Et de l’école de Thalie
Achille vient de s’élancer,


écrivait un poète de petits vers, Vigée : tout Paris raffolait du débutant, de l’épître de Vigée. Les choses en vinrent au point que Mlle Raucourt paya des parterres pour huer le ménage Talma, en lui opposant Volnais et Lafon. Ce dernier annonçait à tous venans qu’il détrônerait Talma : poussé à bout, le grand tragédien accepta le défi, réclama le droit de jouer alternativement les rôles où Lafon croyait exceller. Sifflé à plusieurs reprises, il eut encore le chagrin d’entendre le parterre réclamer que le personnage où il venait de paraître fût rempli par Lafon le lendemain.

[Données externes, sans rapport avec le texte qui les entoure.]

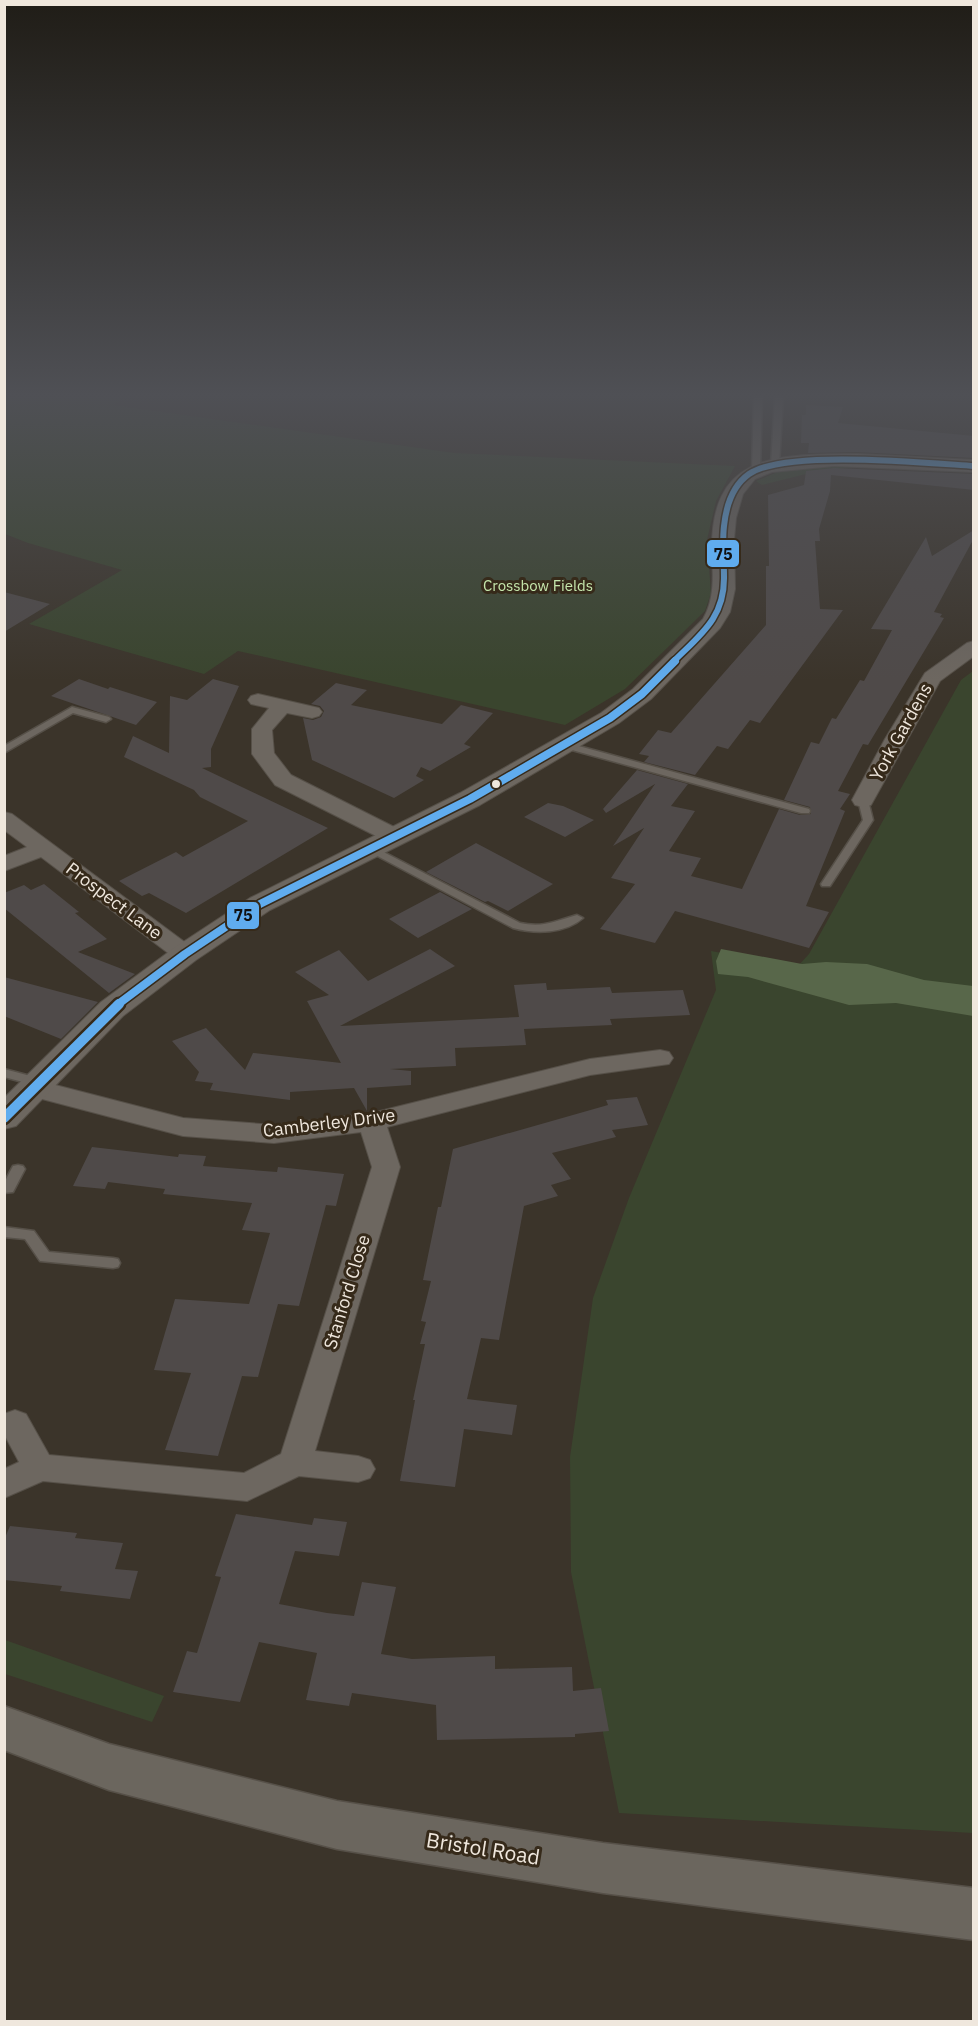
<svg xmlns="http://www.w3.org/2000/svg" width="978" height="2026" font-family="'IBM Plex Sans',sans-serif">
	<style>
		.green { fill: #3a452e }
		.forest { fill: #58674a }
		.building { fill: #4f4a49 }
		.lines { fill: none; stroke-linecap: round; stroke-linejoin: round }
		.service-casing { stroke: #565048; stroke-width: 3 }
		.minor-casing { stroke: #565048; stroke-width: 2 }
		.tertiary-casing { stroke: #565048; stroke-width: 2 }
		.secondary-casing { stroke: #565048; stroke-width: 3 }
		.service { fill: #6d6760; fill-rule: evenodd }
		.minor { fill: #6d6760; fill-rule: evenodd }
		.tertiary { fill: #6d6760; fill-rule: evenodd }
		.secondary { fill: #6b665e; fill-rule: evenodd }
		.bus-1-far2-casing { stroke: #362a1a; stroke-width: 9 }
		.bus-1-far1-casing { stroke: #362a1a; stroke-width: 11 }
		.bus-1-casing { stroke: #362a1a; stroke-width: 15 }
		.bus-1-far2 { stroke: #60acee; stroke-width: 6 }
		.bus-1-far1 { stroke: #60acee; stroke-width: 8 }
		.bus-1 { stroke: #60acee; stroke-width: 10 }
		.bus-dot { fill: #efe7dd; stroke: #362a1a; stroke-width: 2 }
		.labels { text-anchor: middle; stroke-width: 6; stroke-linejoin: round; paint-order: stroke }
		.far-park-label { font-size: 15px; fill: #c6e7ad; stroke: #362a1a }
		.street-label { font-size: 18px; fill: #efe7dd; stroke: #362a1a }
		.near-street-label { font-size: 21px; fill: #efe7dd; stroke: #362a1a }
		.line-badge { stroke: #362a1a; stroke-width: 2 }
		.pale-badge-label { font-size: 16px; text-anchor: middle; font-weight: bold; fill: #111 }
	</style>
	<rect width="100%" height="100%" fill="#3b342a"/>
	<path class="green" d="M5,397H125L113,405L454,453L735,466L716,501L707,540L711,593L705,611L625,689L565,725L238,651L204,674L29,624L122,570L28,543L5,534Z
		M852,464L853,467L810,473L762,485L756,481L785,469Z
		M973,671V1833L619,1813L571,1572L570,1457L593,1298L629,1198L716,990L711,951L797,967L809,954L961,680Z
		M5,1640L164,1696L152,1722L5,1674Z"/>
	<path class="forest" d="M721,949L802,964L826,962L867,964L924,980L973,986V1016L896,1003L849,1005L748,977L718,974L716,961Z"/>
	<path class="building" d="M806,405L843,407L838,423L974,436V458L857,452L808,453L809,443H801L802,415H806Z
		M834,468L974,474V490L831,475L830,491L819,529L820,541H815L820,609L843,610L760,723L750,720L728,749L717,746L695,775L644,762L649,756L639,754L658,730L671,733L766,625V566H769L768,495L804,485L806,471Z
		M974,530V538L934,612L942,614L940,617L944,618L868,745L863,744L838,791L850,794L840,809L845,811L806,906L829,912L809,948L675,911L655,943L600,929L635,884L611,878L644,828L613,846L655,784L606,813L603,809L637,770L688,784L671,806L695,811L669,851L701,858L691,876L742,889L779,809L800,815L811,814L810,807L784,800L811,742L819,744L832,718L836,719L860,680L864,681L892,630L871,629L926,537L932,556Z
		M4,592L50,604L4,632Z
		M79,679L108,689L110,687L157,702L136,725L51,696Z
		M213,679L239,686L211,749V767L202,768L328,828L186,913L149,893L142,896L119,881L176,852L183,857L248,821L200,797L194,790L124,757L133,736L169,753L170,696L187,700Z
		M336,683L367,690L351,705L442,724L461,705L493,713L464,744L471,747L430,771L421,767L416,776L424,780L394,798L312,760L303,718L313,720L321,717L324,711L320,706L311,704Z
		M548,803L563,806L594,820L565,837L524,817Z
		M476,843L553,884L508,911L488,901L485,902L426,872Z
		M44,884L79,912L75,913L107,939L78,952L135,974L109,993L4,908V893L24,885L31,890Z
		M440,892L472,909L418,938L389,919Z
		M430,949L455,966L340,1026L519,1017L514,985L546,983L547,990L610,987L612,993L683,990L690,1015L610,1019L612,1025L524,1029L526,1045L455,1048L456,1066L390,1069L411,1071V1085L367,1088V1111L354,1088L290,1092V1100L210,1090L213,1083L195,1081L199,1072L172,1041L206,1028L245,1070L253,1053L341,1063L307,1001L329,995L295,972L339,950L368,981Z
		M4,977L98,1002L61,1039L4,1016Z
		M637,1097L648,1125L612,1130L616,1137L552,1153L571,1179L551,1185L558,1196L524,1206L499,1340L481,1338L467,1399L517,1405L512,1435L464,1429L455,1487L400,1481L415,1400H413L425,1344H420L426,1322L421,1321L431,1281L423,1280L438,1207H441L453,1149L608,1105L606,1100Z
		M92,1147L178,1157L179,1154L206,1156L203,1166L277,1172L278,1167L344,1174L336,1206L326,1205L299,1306L278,1304L258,1377L242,1376L218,1456L165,1450L191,1373L154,1370L175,1299L249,1304L270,1233L242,1230L252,1203L163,1194L165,1189L108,1182L105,1189L73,1186Z
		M236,1514L312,1525L314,1518L347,1522L339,1556L295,1551L279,1604L327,1613L354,1616L362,1582L396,1587L381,1654L412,1659L495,1656V1669L572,1667L573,1691L601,1688L609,1731L575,1734V1737L437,1740L436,1705L352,1693L349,1706L306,1700L317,1653L259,1642L240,1702L173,1692L187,1651L197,1653L221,1577L215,1576Z
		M10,1526L77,1533L75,1538L123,1543L115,1569L138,1571L130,1599L60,1591L62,1586L4,1580V1540Z"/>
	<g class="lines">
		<defs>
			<path id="service" d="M754,397H762L760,470L756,472L752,470Z
				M775,397H783L779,465L775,467L771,465Z
				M72,707L109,717L111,719L106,722L73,713L4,753V746Z
				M564,742L809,809L810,811L809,813H801L561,747L559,745Z
				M863,797L868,800L873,820L830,886H822L821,884L863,820L858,800Z
				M372,846L520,923C544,928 555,921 577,915L583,918C565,934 535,934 513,928L368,851L367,849L368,847Z
				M4,1069L42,1079L44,1082L38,1086L4,1077Z
				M18,1165L23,1166L25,1169L13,1192L4,1193V1183L13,1166Z
				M4,1227L34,1231L49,1252L113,1258L118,1259L120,1263L118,1267L113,1268L40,1261L25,1239L4,1237Z"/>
			<path id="minor" d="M974,641V656L940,681L871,805L863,807L855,805L852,800L885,739L925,673L967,643Z
				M258,694L319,708L322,712L319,716L312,718L287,713L272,730L274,753L291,775L404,832L407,837L404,842L396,844L388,842L275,785L252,754V729L269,708L251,704L248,700L251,696Z
				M4,812L12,814L194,949L197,954L194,959L185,961L176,959L41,857L4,871V856L27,847L4,830Z
				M660,1050L669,1052L673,1058L669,1064L590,1075L387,1127L400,1167L315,1451L358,1456L370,1460L375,1469L370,1478L358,1482L299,1476L247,1501L43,1481L4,1498V1469L19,1462L4,1434V1414L15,1410L26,1414L49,1455L244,1473L281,1454L372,1167L361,1132L274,1143L183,1136L23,1094L19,1088L23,1082L32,1079L183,1118L274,1125L372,1113L590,1059Z"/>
			<path id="tertiary" d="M857,454L974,460V472L834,466L772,472L755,479L743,494L736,518L734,539L735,589L730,612L720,628L651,699L619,723L480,805L270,910L196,960L123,1016L16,1126L4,1129V1098L101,1002L174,948L250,898L460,793L601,713L633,689L703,619C715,598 713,575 712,552C710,451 778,455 857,454Z"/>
			<path id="secondary" d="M4,1706L109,1744L337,1801L603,1843L974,1888V1940L603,1893L337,1849L109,1790L4,1750Z"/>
		</defs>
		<use href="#service" class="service-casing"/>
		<use href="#minor" class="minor-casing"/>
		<use href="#tertiary" class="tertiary-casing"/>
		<use href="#secondary" class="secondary-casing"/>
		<use href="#service" class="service"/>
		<use href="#minor" class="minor"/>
		<use href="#tertiary" class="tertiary"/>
		<use href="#secondary" class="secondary"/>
		<defs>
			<path id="bus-1-far2" d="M673,662C700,635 725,618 724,576C724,559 722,543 724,526C726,507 732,486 749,474C785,449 927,463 974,466"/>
			<path id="bus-1-far1" d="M117,1005L185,954L260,904L470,799L610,718L642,694L675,661"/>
			<path id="bus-1" d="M4,1118L119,1004"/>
		</defs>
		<use href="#bus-1-far2" class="bus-1-far2-casing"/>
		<use href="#bus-1-far1" class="bus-1-far1-casing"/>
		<use href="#bus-1" class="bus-1-casing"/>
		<use href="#bus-1-far2" class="bus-1-far2"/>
		<use href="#bus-1-far1" class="bus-1-far1"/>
		<use href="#bus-1" class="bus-1"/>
	</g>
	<linearGradient id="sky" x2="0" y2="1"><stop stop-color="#201d17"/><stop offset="0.58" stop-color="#4f5055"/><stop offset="1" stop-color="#4f5055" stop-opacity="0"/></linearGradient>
	<rect width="978" height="681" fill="url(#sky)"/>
	<circle class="bus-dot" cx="496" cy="784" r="5"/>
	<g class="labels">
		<g class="far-park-label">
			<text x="538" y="591">Crossbow Fields</text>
		</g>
		<g class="street-label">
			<text transform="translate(901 732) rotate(-61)" y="6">York Gardens</text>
			<text transform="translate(114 901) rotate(37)" y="6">Prospect Lane</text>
			<text transform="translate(329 1123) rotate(-7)" y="6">Camberley Drive</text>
			<text transform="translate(347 1292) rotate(-73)" y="6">Stanford Close</text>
		</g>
		<g class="near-street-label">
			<text transform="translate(483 1849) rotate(9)" y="7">Bristol Road</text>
		</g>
	</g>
	<g class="line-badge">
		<rect x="706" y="539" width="34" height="29" rx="6" fill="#60acee"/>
		<rect x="226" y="901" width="34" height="29" rx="6" fill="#60acee"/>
	</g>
	<g class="pale-badge-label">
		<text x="723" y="560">75</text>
		<text x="243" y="921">75</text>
	</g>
	<rect width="978" height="2026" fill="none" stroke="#efe7dd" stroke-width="12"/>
</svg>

Dans son désespoir, il songeait à quitter le Théâtre-Français, à aller jouer la comédie en Angleterre, on réussit à l’en détourner, et, comme il cherchait des pièces où il pût prendre sa revanche, sa bonne étoile lui envoya le Manlius de Lafosse. Il n’y avait là qu’une scène, point de dénouement : le personnage principal s’effondrait au quatrième acte. Il en courut la chance, on remit Manlius au théâtre en janvier 1806, et du coup le public reconnut la distance du talent au génie. Ce qui n’empêchait point Lafon de conserver son intrépidité de bonne opinion, de n’appeler jamais son rival par son nom ; il ne le désignait jamais que par ce sobriquet : l’Autre, l’autre Lafon, le second après Lafon s’entend, de telle sorte que, agacé par cette fatuité, Lauraguais ne put se ternir de le rabrouer : « Monsieur Lafon, je trouve que vous êtes trop souvent l’un et pas assez l’autre. » Chacun d’ailleurs eut sa part et son domaine, Rolle l’a très bien remarqué. « Ce qu’il fallait à Talma, c’était la fatalité antique, les grandes mélancolies, les secrets poignans du cœur, les plaies profondes de l’âme humaine, le cri de la conscience déchirée et saignante. Lafon n’est ni varié, ni profond, ni grave, ni terrible ; ses héros de prédilection ont des émotions de surface, des sentimens plus démonstratifs que vraiment intenses ; il entend mieux Voltaire que Corneille et Racine, sauf dans le rôle d’Achille, « ce héros gascon de la Grèce », dont les allures superbes, flamboyantes, convenaient à son naturel épanoui ; au demeurant, homme loyal, instruit, auteur d’une mauvaise tragédie, la Mort d’Hercule, d’un commerce sûr, d’une bonté allant jusqu’à la faiblesse, ayant gardé dans la vie privée les habitudes théâtrales, et amusant par cette vanité même qu’il étalait avec tant de candeur. »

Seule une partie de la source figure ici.